ACTIVITY: Reproduce every line of the material below in the same order, keeping the wording, spelling, and line breaks unchanged.

MATERIAL PROVIDED:
+ + + + +

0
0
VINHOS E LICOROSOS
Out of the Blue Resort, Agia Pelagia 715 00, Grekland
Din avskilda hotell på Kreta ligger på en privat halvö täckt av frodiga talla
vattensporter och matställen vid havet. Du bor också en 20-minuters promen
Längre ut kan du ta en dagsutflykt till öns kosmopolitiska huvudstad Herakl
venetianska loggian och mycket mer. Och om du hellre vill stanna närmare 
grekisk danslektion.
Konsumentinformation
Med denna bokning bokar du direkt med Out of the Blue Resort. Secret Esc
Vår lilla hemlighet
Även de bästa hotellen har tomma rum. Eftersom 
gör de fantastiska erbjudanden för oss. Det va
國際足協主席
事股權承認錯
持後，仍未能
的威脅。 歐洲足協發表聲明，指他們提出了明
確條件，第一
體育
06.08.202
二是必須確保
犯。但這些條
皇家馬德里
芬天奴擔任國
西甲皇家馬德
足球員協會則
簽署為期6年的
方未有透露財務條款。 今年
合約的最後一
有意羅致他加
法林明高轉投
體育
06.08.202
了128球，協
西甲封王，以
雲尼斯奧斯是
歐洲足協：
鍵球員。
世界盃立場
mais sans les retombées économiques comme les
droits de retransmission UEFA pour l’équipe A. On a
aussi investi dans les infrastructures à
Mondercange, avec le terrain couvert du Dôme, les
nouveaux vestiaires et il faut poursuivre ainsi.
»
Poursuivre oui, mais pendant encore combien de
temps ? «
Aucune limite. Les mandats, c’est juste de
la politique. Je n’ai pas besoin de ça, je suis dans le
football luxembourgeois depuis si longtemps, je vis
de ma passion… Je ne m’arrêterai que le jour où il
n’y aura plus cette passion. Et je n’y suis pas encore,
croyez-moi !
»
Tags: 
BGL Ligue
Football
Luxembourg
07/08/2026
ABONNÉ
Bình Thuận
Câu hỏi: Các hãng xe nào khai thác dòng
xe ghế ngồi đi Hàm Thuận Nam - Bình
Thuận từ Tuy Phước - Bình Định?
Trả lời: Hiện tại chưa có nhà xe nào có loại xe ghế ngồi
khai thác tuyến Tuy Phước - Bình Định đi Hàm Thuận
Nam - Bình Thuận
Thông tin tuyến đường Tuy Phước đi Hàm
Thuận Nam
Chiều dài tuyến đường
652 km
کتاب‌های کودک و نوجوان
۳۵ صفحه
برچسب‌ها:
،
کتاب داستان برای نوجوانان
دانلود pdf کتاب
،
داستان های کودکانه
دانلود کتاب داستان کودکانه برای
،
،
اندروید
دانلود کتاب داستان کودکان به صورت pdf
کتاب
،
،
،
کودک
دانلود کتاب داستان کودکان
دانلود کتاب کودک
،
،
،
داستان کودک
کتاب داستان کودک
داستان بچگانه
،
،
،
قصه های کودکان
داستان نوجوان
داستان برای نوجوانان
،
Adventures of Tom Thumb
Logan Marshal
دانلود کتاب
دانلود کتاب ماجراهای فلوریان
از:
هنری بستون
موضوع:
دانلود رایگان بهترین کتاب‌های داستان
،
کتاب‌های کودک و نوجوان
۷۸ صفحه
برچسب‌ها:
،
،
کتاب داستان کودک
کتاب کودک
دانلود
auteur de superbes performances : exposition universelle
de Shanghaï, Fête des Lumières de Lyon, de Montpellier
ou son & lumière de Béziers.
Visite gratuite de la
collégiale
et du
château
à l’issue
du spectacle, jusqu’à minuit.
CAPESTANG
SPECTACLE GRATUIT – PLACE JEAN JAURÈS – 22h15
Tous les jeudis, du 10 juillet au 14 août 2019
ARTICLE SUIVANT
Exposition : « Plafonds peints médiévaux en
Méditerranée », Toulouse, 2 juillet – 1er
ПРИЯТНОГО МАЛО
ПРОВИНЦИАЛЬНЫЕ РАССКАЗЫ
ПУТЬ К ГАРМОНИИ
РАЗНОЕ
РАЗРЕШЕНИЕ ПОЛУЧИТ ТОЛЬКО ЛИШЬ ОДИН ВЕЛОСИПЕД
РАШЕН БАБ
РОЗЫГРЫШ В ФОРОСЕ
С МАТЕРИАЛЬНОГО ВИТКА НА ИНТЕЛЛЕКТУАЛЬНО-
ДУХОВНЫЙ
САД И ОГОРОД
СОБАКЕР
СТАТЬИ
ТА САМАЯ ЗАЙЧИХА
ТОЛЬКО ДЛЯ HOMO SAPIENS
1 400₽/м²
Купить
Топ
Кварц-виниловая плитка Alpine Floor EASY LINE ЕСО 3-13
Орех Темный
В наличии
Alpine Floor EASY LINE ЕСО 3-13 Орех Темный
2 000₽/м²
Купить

+ + + + +

THE ANSWER:
0
0
VINHOS E LICOROSOS
Out of the Blue Resort, Agia Pelagia 715 00, Grekland
Din avskilda hotell på Kreta ligger på en privat halvö täckt av frodiga talla
vattensporter och matställen vid havet. Du bor också en 20-minuters promen
Längre ut kan du ta en dagsutflykt till öns kosmopolitiska huvudstad Herakl
venetianska loggian och mycket mer. Och om du hellre vill stanna närmare 
grekisk danslektion.
Konsumentinformation
Med denna bokning bokar du direkt med Out of the Blue Resort. Secret Esc
Vår lilla hemlighet
Även de bästa hotellen har tomma rum. Eftersom 
gör de fantastiska erbjudanden för oss. Det va
國際足協主席
事股權承認錯
持後，仍未能
的威脅。 歐洲足協發表聲明，指他們提出了明
確條件，第一
體育
06.08.202
二是必須確保
犯。但這些條
皇家馬德里
芬天奴擔任國
西甲皇家馬德
足球員協會則
簽署為期6年的
方未有透露財務條款。 今年
合約的最後一
有意羅致他加
法林明高轉投
體育
06.08.202
了128球，協
西甲封王，以
雲尼斯奧斯是
歐洲足協：
鍵球員。
世界盃立場
mais sans les retombées économiques comme les
droits de retransmission UEFA pour l’équipe A. On a
aussi investi dans les infrastructures à
Mondercange, avec le terrain couvert du Dôme, les
nouveaux vestiaires et il faut poursuivre ainsi.
»
Poursuivre oui, mais pendant encore combien de
temps ? «
Aucune limite. Les mandats, c’est juste de
la politique. Je n’ai pas besoin de ça, je suis dans le
football luxembourgeois depuis si longtemps, je vis
de ma passion… Je ne m’arrêterai que le jour où il
n’y aura plus cette passion. Et je n’y suis pas encore,
croyez-moi !
»
Tags: 
BGL Ligue
Football
Luxembourg
07/08/2026
ABONNÉ
Bình Thuận
Câu hỏi: Các hãng xe nào khai thác dòng
xe ghế ngồi đi Hàm Thuận Nam - Bình
Thuận từ Tuy Phước - Bình Định?
Trả lời: Hiện tại chưa có nhà xe nào có loại xe ghế ngồi
khai thác tuyến Tuy Phước - Bình Định đi Hàm Thuận
Nam - Bình Thuận
Thông tin tuyến đường Tuy Phước đi Hàm
Thuận Nam
Chiều dài tuyến đường
652 km
کتاب‌های کودک و نوجوان
۳۵ صفحه
برچسب‌ها:
،
کتاب داستان برای نوجوانان
دانلود pdf کتاب
،
داستان های کودکانه
دانلود کتاب داستان کودکانه برای
،
،
اندروید
دانلود کتاب داستان کودکان به صورت pdf
کتاب
،
،
،
کودک
دانلود کتاب داستان کودکان
دانلود کتاب کودک
،
،
،
داستان کودک
کتاب داستان کودک
داستان بچگانه
،
،
،
قصه های کودکان
داستان نوجوان
داستان برای نوجوانان
،
Adventures of Tom Thumb
Logan Marshal
دانلود کتاب
دانلود کتاب ماجراهای فلوریان
از:
هنری بستون
موضوع:
دانلود رایگان بهترین کتاب‌های داستان
،
کتاب‌های کودک و نوجوان
۷۸ صفحه
برچسب‌ها:
،
،
کتاب داستان کودک
کتاب کودک
دانلود
auteur de superbes performances : exposition universelle
de Shanghaï, Fête des Lumières de Lyon, de Montpellier
ou son & lumière de Béziers.
Visite gratuite de la
collégiale
et du
château
à l’issue
du spectacle, jusqu’à minuit.
CAPESTANG
SPECTACLE GRATUIT – PLACE JEAN JAURÈS – 22h15
Tous les jeudis, du 10 juillet au 14 août 2019
ARTICLE SUIVANT
Exposition : « Plafonds peints médiévaux en
Méditerranée », Toulouse, 2 juillet – 1er
ПРИЯТНОГО МАЛО
ПРОВИНЦИАЛЬНЫЕ РАССКАЗЫ
ПУТЬ К ГАРМОНИИ
РАЗНОЕ
РАЗРЕШЕНИЕ ПОЛУЧИТ ТОЛЬКО ЛИШЬ ОДИН ВЕЛОСИПЕД
РАШЕН БАБ
РОЗЫГРЫШ В ФОРОСЕ
С МАТЕРИАЛЬНОГО ВИТКА НА ИНТЕЛЛЕКТУАЛЬНО-
ДУХОВНЫЙ
САД И ОГОРОД
СОБАКЕР
СТАТЬИ
ТА САМАЯ ЗАЙЧИХА
ТОЛЬКО ДЛЯ HOMO SAPIENS
1 400₽/м²
Купить
Топ
Кварц-виниловая плитка Alpine Floor EASY LINE ЕСО 3-13
Орех Темный
В наличии
Alpine Floor EASY LINE ЕСО 3-13 Орех Темный
2 000₽/м²
Купить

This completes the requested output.